The reasons were ones policy-makers have heard for years: high energy and transportation costs, etc. Working with G-P officials, the governor’s team came up with a plan to address these concerns head-on. The beauty of the plan is that it doesn’t just apply to the mill in Old Town but provides the outline for what needs to be done on a broader scale to address the state’s persistent economic woes.
While some may argue that the governor has gone too far – by having the state assume environmental liability for landfills in Old Town and Millinocket, for example – but no one can fault his commitment to trying to save the state’s economy. As the governor himself said, his administration is not willing to take no for an answer. He is not willing to let a company leave the state without making every effort to keep them here.
“We were astounded by the efforts put forth to develop a tangible economic package – one that is too good for us to walk away from,” said G-P’s chief executive officer, Pete Correll.
Such efforts will go a long way toward making Maine known as the little state that could rather than the state that was.

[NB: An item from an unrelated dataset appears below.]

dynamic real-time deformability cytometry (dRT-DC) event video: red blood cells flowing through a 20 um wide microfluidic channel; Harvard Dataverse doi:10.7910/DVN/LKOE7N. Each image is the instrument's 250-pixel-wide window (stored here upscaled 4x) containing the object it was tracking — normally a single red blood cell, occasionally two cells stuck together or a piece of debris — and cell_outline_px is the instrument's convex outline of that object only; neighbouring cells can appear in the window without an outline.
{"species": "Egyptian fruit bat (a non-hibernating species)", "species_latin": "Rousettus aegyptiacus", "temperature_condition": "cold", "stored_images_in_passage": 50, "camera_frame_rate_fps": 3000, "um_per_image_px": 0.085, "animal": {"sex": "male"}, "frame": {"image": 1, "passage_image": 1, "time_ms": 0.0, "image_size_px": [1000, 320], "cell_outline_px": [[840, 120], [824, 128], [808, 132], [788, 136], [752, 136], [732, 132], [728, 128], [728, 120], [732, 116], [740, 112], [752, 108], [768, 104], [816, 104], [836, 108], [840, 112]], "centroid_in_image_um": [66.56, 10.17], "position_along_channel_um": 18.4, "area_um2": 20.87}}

At the same time, Gov. Baldacci has become realistic about Maine’s future. Even if a few hundred jobs are maintained in Old Town and Millinocket, the pulp and paper industry will continue to shrink in Maine. Once a stalwart of the state’s economy, it is a much smaller part of its future. That is why the governor is wise to search for ways to diversify the state’s economy. As he did with Georgia-Pacific, he should find out what it would take for companies to locate here. With that information in hand, he can begin making the changes necessary to ensure that Maine really is open for business.